Atas dasar ini, Edhy Prabowo dkk diyakini melakukan tindak pidana sesuai dakwaan Pasal 12 huruf a UU RI Nomor 31 Tahun 1999 tentang Pemberantasan Tindak Pidana Korupsi sebagaimana diubah dengan UU RI Nomor 20 Tahun 2001 tentang Perubahan Atas UU RI Nomor 31 Tahun 1999 tentang Pemberantasan Tindak Pidana Korupsi jo Pasal 55 ayat 1 ke-1 KUHP jo Pasal 65 ayat 1 KUHP.

Tidak bersalah

Kepada wartawan usai sidang, Edhy sendiri merasa tidak salah dan tidak punya wewenang terhadap ekspor Benur yang sudah ia delegasikan sesuai dengan bukti persidangan. Meskipun mengklaim bukan salahnya, menurut Edhy ia tetap bertanggung jawab terhadap kejadian di kementerian yang ia pimpin dan tidak melarikan diri begitu saja.

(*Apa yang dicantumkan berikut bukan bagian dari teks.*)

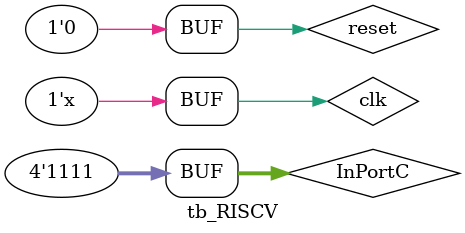
<source format=sv>
`timescale 1ns / 1ps

module tb_RISCV ();
    logic       clk;
    logic       reset;
    logic [3:0] OutPortA;
    logic [3:0] OutPortB;
    logic [3:0] InPortC;
    tri [3:0] IOPortD;

    RV32I_MCU dut (
        .clk(clk),
        .reset(reset),
        .OutPortA(OutPortA),
        .OutPortB(OutPortB),
        .InPortC(InPortC),
        .IOPortD(IOPortD)
    );

    always #5 clk = ~clk;

    initial begin
        clk   = 0;
        reset = 1;
        #20 reset = 0;
        #30 InPortC=4'b0001;
        #30 InPortC=4'b0011;
        #30 InPortC=4'b0111;
        #30 InPortC=4'b1111;
    end
endmodule

</source>
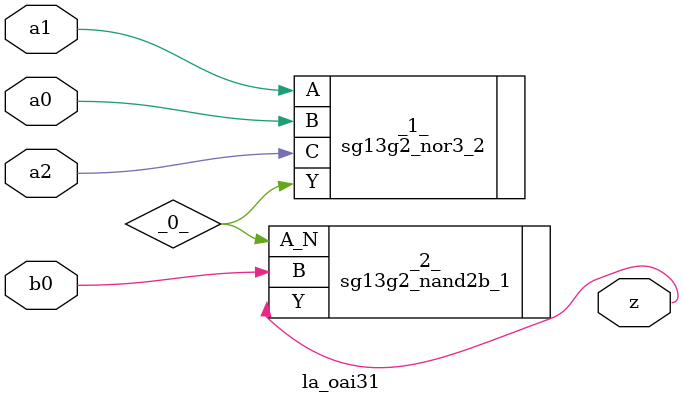
<source format=v>

/* Generated by Yosys 0.44 (git sha1 80ba43d26, g++ 11.4.0-1ubuntu1~22.04 -fPIC -O3) */

(* top =  1  *)
(* src = "generated" *)
(* keep_hierarchy *)
module la_oai31 (
    a0,
    a1,
    a2,
    b0,
    z
);
  wire _0_;
  (* src = "generated" *)
  input a0;
  wire a0;
  (* src = "generated" *)
  input a1;
  wire a1;
  (* src = "generated" *)
  input a2;
  wire a2;
  (* src = "generated" *)
  input b0;
  wire b0;
  (* src = "generated" *)
  output z;
  wire z;
  sg13g2_nor3_2 _1_ (
      .A(a1),
      .B(a0),
      .C(a2),
      .Y(_0_)
  );
  sg13g2_nand2b_1 _2_ (
      .A_N(_0_),
      .B  (b0),
      .Y  (z)
  );
endmodule

</source>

“Tapi saya tidak bisa kontrol semua kesalahan yang dilakukan oleh staf-staf saya. Sekali lagi kesalahan mereka adalah kesalahan saya karena saya lalai. Keputusan ini, tuntutan ini ajan saya jalani terus sampai besok tgl 9 kami mengajukan pembelaan setelah itu ada proses putusan,” terangnya.

Soesilo Ariwibowo, penasihat hukum Edhy mengatakan hal yang sama. Menurutnya, surat tuntutan itu agak dipaksakan sesuai dengan dakwaan meskipun fakta-faktanya bertentangan. Contoh misalnya soal kewenangan, ia menyebut penuntut seakan ambigu mengakui bahwa itu bukan kewenangan kliennya terkait dengan pengurusan izin ekspor dan budidaya karena itu sudah didelegasikan kepada para Dirjennya.

“Tadi dalam fakta persidangan tak ada satu saksi pun yang mengatakan bahkan secara terang benderang semua saksi mengatakan tidak tahu ada intervensi dari Pak Edhy termasuk Sespri maupun stafsusnya sendiri. Artinya Pak Edhy sebenarnya tidak dalam kewenangannya terkait dengan perizinan yang dituduhkan pada pak Edhy. Ini kan tuduhannya pak Edhy dianggap menerima uang hasil mempercepat proses perizinan lobster dan izin ekspor. Namun, di dalam faktanya tak terjadi seperti itu. Bahkan yang AS$77 ribu yang konon diakui oleh Safri tapi kan gak bisa terbukti atau ada petunjuk lain bahwa itu diterima oleh Pak Edhy,” pungkasnya.